Between improbable situations and big agglomeration projects, Marseille is moving while claiming its difference. The gays of the city of Marseille do not necessarily display flags, but they are there, proud of their city, to which they would like to invite more people.
By Renan Benyamina / TÊTU
Two euros in the jukebox, five songs for the aperitif. A gay flag on the Canebière. Welcome to the Claridge. Few gays and lesbians at this hour. But several clues reassure us : muscular men on the coasters, posters for the next karaoke night and photos of the owner with Elie Kakou and Pascal Sevran... It wouldn't take much more for the Claridge to earn its cultstatus.
A look at the titles proposed by the jukebox : Abba, Hervé Christiani, Dalida and David Bowie. We still have one credit left ; it will be Nina Simone, to whom we will pay homage a little later by guessing, on the horizon, the village of Carry-le-Rouet, where she spent her last years.
Marseille, the Vallon des Auffes © Fico / Têtu
With the intention of having dinner, we headed for La Plaine, a district of the city where many alternative, associative, simply festive and some gay and lesbian establishments are concentrated.
Young, rebellious or trendy neighborhood, very mixed. But few labels. Even the bar Aux 3G, normally reserved for girls, welcomes guys. No gay neighborhood, we were told, but what's the point after all, since everyone seems happily mixed ?

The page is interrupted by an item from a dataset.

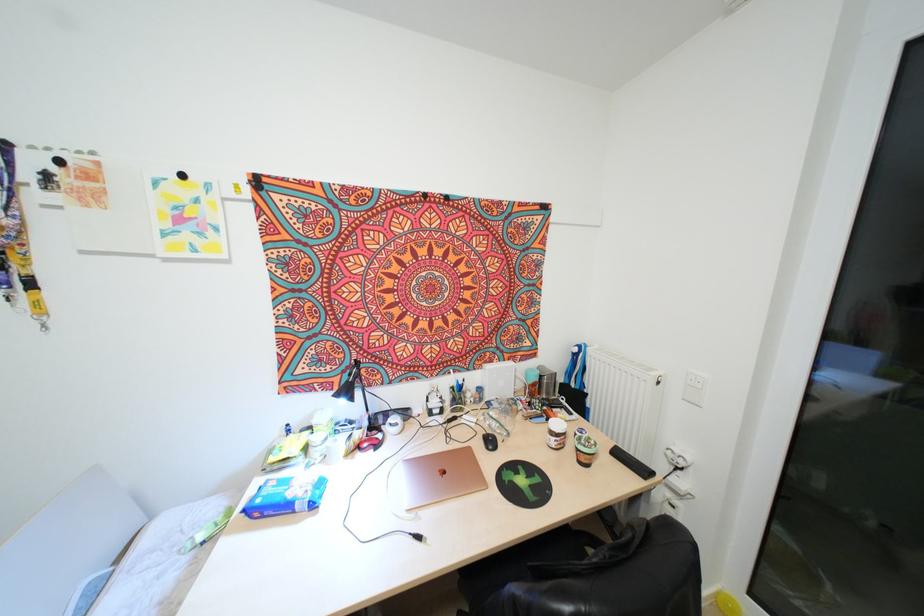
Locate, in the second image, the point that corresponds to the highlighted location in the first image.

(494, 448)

Same atmosphere the next day at the Danaïdes, a brasserie not to be missed, where cultured people, grannies, homos and tanned executives meet, installed on the red armchairs of the room, or exposing themselves to the sun and the eyes, in the middle of the night.exposed to the sun and to the eyes, on the big terrace of the square Stalingrad, under the surveillance of the Danaïdes, statues that someone had the curious idea to tie up in an SM way.
Lesbian & Gay Pride 2010 in Marseille © Chedlyz /TousEgo
Mixing is good, being able to meet from time to time, to militate or to party, is also important. Regretting the homogeneity of the proposals in the gay and lesbian milieu in Marseille, Suzanne, who has been organizing events in Marseille for the past ten years, created the Folygirls with a few friends in 2009, soon to be joined by the Foly Queer Party. Several of the non-mixed evenings brought together between 200 and 400 people who came to attend the performances or mixes of Émilie Jouvet, Miss Purple or Ma Public Therapy. Foly Queer Parties, mixed, are multiplying in generalist establishments like the Cocoon Club or the Trolley Bus. The common point between all these events : to give their place to girls who have talent, to multiply original and ambitious proposals.
Suzanne shares this ambition with Christophe Lopez, the president of Tous&Go, the association in charge of organizing Marseille's Gay Pride since 2010 (he is also an elected official and community councilor for Marseille Provence Métropole).
Indeed, the Phocaean city intends to take advantage, like Lille in 2004, of the title of European Capital of Culture, but also of the Europride, which will take place the same year. For Christophe Lopez, " Marseille 2013 is a real particle gas pedal, an opportunity for this city that is so different from others to translate itself into an accessible language . We believe him : a city whose inhabitants swim in the middle of the sea in December is necessarily full of resources.